Si perde la fiducia nell’umanità. Già ne ha poca, uno che fa il mestiere suo (suo di Rocco Stevens), nel senso che per un poliziotto fidarsi è bene ma non fidarsi eccetera. Questa però è una cosa più interiore, di quelle che strappi il vangelo e con le pagine ci fai gli aeroplanini di carta. Uno schifo, va, tutte quelle panze bianche, gli ombrelloni a spicchi, i pedalò e loro invece costretti a fare i beccamorti.
Pure adesso, voglio dire. Il vescovo che continua a vagheggiare e la puzza di cadavere che solfeggia l’atmosfera e un caldo che farebbe diventare stitiche le anime dei santi. E gli unici a far finta di ascoltare sono sempre loro: poliziotti vigili eccetera.
Anche i giornalisti, cioè, una foto qui una là, un paio di appunti e via, quanto mi piacerebbe vederli dritti sull’attenti senza manco potersi grattare. Cioè, mi piacerebbe veramente perché intanto che loro scrivono e predicano che al confronto il vescovo è un dilettante, Rocco Stevens e compagnia diventano cretini: un giorno ci ordinano di ributtare a mare gli sbarcati un altro dobbiamo portarli a terra ma solo se sono morti, e siccome coi defunti non si sa perché bisogna essere più indulgenti dobbiamo stare sull’attenti sotto il sole la pioggia e la merda di gabbiano. Cioè, dico io: ad essere rigorosamente, aritmeticamente e geometricamente sinceri, non sarebbe meglio essere indulgenti direttamente coi vivi? Solo solo per risparmiarsi la parte da cretini.

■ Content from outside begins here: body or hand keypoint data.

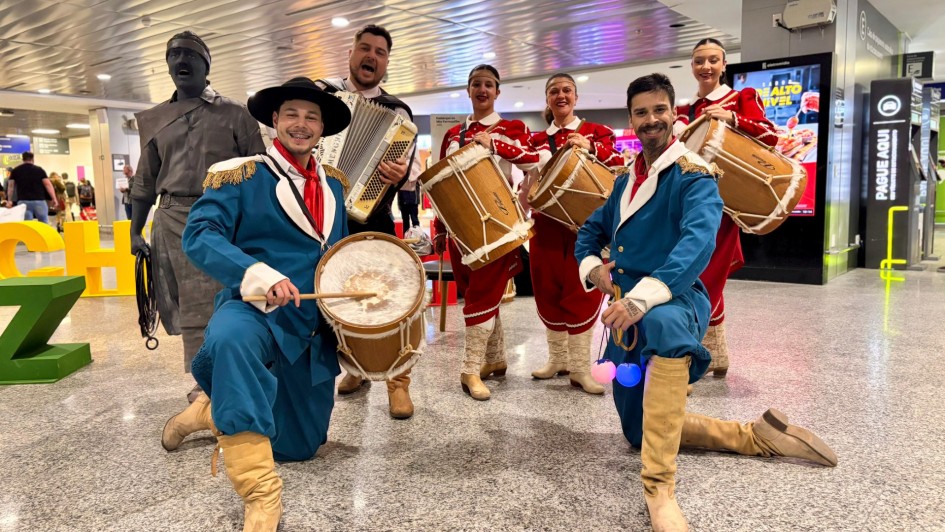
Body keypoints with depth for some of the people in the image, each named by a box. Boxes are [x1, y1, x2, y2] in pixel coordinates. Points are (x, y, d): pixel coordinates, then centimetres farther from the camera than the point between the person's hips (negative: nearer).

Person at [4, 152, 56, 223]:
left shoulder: (15, 171, 9)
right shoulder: (39, 170, 4)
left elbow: (10, 186, 11)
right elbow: (48, 184, -2)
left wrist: (9, 200, 19)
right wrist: (54, 199, 0)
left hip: (23, 201, 1)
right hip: (39, 200, -1)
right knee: (44, 224, 7)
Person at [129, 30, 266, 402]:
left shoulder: (234, 114, 5)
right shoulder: (155, 120, 14)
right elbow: (145, 181, 17)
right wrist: (135, 231, 11)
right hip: (172, 222, 3)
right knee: (189, 305, 4)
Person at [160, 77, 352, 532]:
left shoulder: (332, 188, 13)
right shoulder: (240, 174, -4)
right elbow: (199, 235, -17)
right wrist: (258, 273, -33)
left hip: (314, 323, 6)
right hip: (255, 308, -6)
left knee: (301, 444, 10)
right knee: (231, 340, -44)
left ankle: (212, 412, 35)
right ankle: (260, 492, -34)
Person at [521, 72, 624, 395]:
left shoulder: (598, 132, 7)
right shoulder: (537, 140, 14)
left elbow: (620, 168, -7)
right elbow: (529, 186, 13)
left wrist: (590, 148, -21)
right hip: (547, 223, 3)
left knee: (582, 291, -3)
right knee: (548, 290, 5)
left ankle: (580, 366, 4)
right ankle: (557, 358, 20)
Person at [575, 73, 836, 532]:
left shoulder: (693, 175, -9)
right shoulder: (625, 180, 13)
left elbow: (698, 240, -27)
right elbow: (590, 232, 22)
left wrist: (644, 296, -41)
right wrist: (592, 267, -1)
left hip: (674, 301, -8)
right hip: (625, 312, 8)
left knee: (663, 324, -46)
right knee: (640, 432, 13)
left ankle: (659, 487, -42)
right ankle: (758, 436, 25)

Una caldo allucinante il vescovo che con tutto il rispetto se la stramena in pubblico l’imam siculo-maomettano che annaspa mentre un carabiniere cattolico romanista lo sventola col corriere dello sport i giornalisti eccitati dall’evaporazione dei cadaveri e noi in divisa a fare le belle statuine.
Onestamente, quando i gabbiani trovano la strada e si strafogano a centinaia sotto al tendone che sembrano pipistrelli di venti chili e proprio non hanno paura dell’uomo e si mettono a beccare le casse da morto, e tutti dico tutti scappiamo gridacchiando, onestamente per noi in divisa è un specie di sollievo. Almeno il sangue torna a circolare e i piedi gonfi di caldo sentitamente ringraziano. Non dovrei dirlo ma il primo è lui (lui Rocco Stevens) a scappare via ridendo che pare un bambino. Saltella, proprio, e fa “uuuuuuuh uuuuuuuh” e ride come uno scemo. Meno male che tutti pensano a scappare e nessuno se ne accorge. Meno male vero, va.